Every line with the string "Road" in it belongs in your answer, so copy them all from the data.

** Opening Data excerpts block **

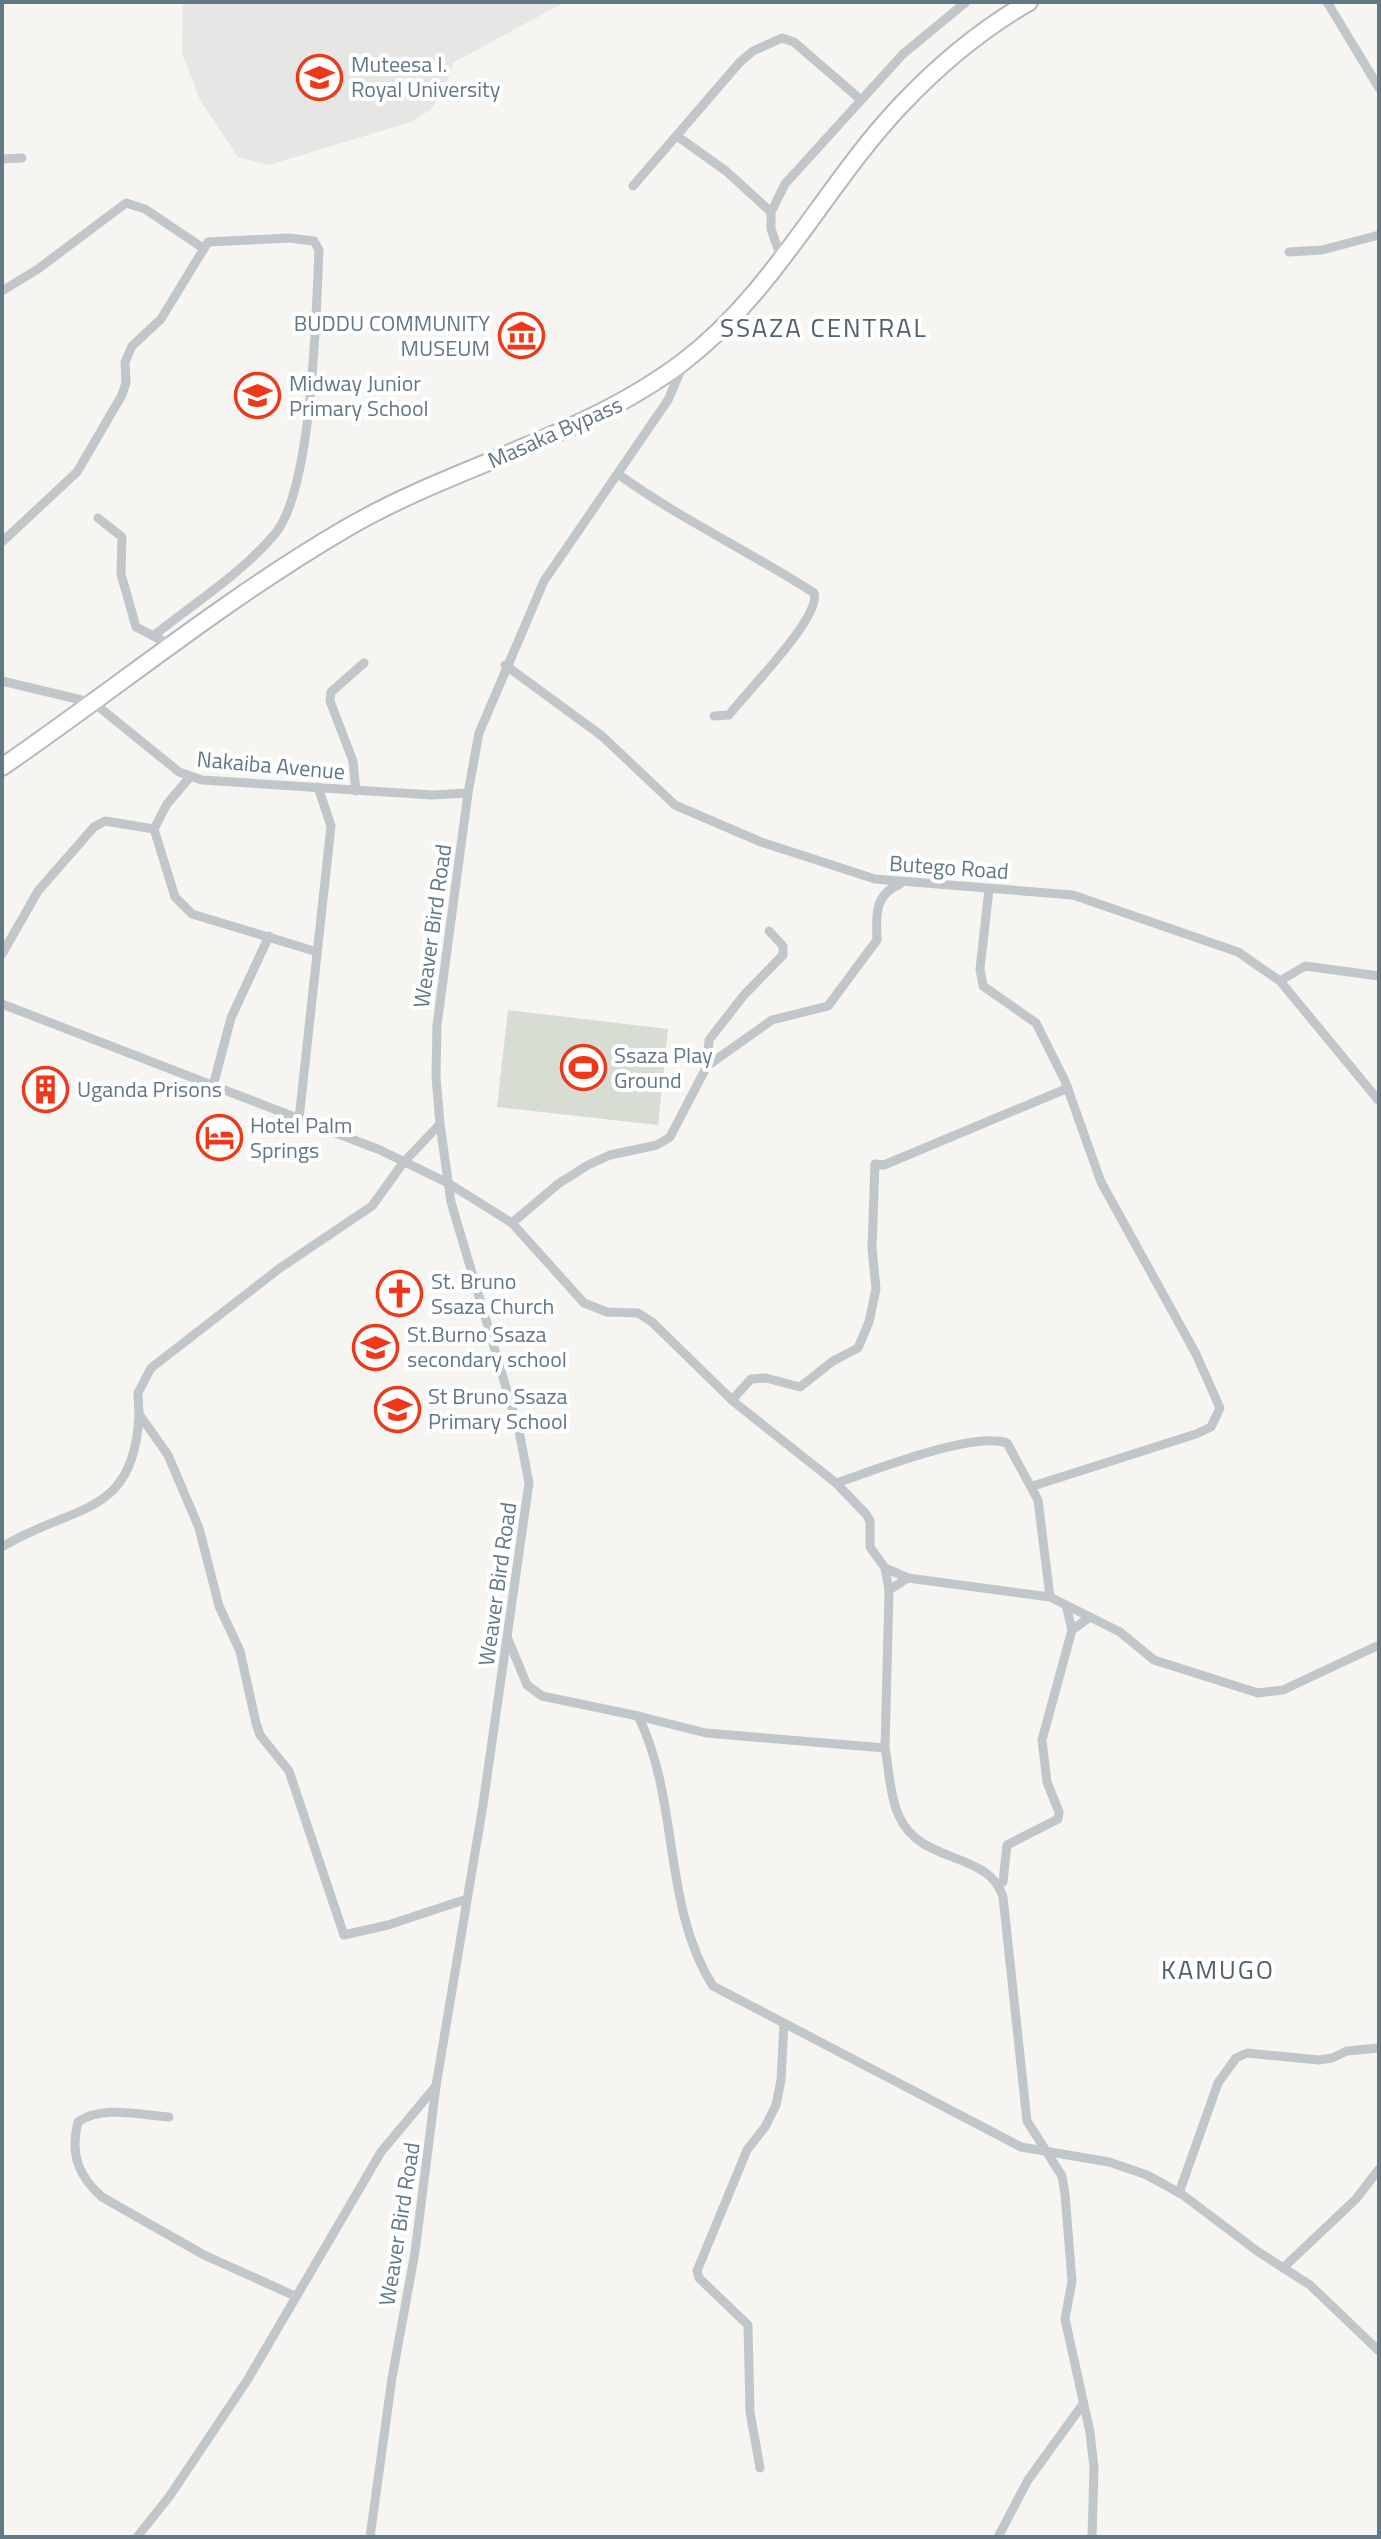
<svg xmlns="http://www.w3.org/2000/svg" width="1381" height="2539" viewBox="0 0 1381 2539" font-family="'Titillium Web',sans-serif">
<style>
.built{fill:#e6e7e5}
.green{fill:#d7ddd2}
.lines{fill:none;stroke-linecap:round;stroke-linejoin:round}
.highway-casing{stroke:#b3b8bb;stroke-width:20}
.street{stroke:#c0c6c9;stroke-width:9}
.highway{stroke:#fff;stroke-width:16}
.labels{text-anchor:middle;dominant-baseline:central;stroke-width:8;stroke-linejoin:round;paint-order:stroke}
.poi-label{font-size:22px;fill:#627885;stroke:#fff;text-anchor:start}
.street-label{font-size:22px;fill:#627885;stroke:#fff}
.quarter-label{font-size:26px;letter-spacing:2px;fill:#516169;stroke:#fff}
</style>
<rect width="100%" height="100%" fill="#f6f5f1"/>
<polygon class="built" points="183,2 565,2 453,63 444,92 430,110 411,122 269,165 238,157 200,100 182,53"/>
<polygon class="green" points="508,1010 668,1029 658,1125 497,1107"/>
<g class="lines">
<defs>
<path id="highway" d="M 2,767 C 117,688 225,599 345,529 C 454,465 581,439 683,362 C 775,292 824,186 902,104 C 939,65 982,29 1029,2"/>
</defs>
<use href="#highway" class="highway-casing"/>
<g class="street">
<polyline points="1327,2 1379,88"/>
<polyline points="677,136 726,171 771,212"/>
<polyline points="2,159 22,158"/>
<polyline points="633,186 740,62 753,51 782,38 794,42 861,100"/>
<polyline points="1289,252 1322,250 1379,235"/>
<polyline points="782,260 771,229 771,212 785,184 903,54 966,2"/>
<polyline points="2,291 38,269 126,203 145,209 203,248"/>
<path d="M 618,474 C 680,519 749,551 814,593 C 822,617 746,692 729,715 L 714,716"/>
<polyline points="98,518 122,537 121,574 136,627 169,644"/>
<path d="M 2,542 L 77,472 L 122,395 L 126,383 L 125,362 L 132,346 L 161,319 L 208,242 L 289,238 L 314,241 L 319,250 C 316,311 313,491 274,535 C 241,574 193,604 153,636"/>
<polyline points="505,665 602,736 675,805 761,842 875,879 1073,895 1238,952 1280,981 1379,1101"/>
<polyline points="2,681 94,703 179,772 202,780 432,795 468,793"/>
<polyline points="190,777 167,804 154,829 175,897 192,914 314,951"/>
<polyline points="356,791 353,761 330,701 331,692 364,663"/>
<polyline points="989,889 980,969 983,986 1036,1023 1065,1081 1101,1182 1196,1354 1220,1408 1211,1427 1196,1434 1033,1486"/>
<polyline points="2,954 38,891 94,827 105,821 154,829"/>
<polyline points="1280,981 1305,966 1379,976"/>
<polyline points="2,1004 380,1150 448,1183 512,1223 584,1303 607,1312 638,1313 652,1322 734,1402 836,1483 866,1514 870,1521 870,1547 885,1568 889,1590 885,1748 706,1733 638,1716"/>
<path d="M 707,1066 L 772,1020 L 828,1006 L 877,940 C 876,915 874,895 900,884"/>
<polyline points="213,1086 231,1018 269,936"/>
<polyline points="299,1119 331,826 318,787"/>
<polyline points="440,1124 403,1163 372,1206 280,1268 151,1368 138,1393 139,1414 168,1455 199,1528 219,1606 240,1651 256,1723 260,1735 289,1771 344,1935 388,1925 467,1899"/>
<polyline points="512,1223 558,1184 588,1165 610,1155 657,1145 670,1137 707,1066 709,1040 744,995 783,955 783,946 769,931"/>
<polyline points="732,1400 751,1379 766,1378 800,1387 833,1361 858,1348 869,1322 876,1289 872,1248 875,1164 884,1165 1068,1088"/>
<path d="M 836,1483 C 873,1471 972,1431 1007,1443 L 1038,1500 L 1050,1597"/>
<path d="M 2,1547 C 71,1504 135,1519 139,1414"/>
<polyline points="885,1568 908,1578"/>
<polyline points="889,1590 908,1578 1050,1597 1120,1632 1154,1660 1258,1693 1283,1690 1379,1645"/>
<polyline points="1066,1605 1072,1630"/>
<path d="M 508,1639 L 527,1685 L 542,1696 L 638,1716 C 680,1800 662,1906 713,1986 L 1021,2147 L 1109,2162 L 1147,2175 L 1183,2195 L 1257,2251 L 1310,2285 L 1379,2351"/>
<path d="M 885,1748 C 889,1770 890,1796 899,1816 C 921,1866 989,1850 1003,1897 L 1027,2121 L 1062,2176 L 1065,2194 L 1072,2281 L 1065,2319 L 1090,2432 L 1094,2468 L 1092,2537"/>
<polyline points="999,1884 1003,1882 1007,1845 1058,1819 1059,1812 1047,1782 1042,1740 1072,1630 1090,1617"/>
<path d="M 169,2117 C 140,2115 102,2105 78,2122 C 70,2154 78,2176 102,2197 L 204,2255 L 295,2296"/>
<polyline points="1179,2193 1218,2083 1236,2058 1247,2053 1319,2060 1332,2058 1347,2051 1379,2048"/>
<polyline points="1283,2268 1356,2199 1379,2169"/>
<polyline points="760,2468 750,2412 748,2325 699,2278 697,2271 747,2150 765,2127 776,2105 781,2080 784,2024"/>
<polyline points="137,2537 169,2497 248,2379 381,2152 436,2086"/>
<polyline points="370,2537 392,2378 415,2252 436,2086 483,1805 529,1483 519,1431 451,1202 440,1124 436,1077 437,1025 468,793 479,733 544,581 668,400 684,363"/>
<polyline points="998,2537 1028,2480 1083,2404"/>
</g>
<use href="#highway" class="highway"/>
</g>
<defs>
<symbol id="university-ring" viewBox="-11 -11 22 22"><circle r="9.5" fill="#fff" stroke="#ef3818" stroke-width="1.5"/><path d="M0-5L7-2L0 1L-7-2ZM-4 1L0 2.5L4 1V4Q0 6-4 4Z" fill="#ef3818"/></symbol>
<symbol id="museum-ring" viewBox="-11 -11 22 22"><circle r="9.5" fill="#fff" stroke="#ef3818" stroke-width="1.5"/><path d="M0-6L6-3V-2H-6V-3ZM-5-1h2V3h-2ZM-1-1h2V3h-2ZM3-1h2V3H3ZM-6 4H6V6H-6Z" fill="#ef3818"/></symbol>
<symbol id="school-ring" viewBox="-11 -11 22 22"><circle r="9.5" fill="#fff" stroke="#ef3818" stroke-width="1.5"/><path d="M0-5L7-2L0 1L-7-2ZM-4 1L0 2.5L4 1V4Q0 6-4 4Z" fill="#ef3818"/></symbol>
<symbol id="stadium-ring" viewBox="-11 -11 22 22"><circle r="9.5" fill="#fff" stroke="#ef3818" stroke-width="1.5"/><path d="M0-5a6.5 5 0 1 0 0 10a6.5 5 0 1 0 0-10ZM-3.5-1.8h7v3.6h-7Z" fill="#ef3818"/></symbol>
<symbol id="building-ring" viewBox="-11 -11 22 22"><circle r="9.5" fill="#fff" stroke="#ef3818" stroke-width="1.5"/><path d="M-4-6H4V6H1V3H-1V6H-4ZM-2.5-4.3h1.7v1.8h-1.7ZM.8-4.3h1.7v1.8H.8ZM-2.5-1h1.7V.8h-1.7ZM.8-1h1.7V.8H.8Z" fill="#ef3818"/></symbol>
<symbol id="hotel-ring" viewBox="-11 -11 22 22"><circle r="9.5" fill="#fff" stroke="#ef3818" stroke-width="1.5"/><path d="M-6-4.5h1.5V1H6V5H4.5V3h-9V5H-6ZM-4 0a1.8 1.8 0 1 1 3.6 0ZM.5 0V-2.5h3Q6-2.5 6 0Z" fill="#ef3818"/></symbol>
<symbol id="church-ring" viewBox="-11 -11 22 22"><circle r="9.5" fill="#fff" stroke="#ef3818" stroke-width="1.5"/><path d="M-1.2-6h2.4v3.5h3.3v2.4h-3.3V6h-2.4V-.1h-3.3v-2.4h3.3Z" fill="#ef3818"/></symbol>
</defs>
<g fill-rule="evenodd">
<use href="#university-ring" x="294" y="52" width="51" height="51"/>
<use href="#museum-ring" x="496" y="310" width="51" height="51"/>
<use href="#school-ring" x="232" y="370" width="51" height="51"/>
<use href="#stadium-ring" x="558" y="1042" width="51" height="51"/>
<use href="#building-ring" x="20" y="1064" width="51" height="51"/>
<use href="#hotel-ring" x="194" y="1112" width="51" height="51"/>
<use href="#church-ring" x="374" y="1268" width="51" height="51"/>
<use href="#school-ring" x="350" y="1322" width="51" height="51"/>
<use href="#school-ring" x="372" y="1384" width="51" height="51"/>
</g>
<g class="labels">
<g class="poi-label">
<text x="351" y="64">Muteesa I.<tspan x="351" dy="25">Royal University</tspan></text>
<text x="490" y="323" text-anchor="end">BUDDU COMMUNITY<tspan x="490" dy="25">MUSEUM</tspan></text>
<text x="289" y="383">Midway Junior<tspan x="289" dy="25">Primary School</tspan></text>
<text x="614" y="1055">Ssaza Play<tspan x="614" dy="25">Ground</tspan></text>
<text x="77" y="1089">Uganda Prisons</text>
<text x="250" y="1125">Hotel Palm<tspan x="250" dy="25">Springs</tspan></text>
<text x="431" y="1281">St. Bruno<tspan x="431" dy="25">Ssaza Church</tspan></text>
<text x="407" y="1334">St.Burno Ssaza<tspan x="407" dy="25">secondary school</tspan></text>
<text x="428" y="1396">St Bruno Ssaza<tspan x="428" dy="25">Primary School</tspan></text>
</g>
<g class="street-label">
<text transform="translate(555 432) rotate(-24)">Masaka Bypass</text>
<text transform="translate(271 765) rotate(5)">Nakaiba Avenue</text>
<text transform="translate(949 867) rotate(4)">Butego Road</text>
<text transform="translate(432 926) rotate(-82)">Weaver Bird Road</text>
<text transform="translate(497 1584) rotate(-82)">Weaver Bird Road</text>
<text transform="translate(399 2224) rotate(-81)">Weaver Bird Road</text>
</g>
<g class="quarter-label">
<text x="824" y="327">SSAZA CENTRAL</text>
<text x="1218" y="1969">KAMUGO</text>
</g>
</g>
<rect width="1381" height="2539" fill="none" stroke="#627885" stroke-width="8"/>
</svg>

** Closing Data excerpts block **

• [Result of this exercise]
<text transform="translate(949 867) rotate(4)">Butego Road</text>
<text transform="translate(432 926) rotate(-82)">Weaver Bird Road</text>
<text transform="translate(497 1584) rotate(-82)">Weaver Bird Road</text>
<text transform="translate(399 2224) rotate(-81)">Weaver Bird Road</text>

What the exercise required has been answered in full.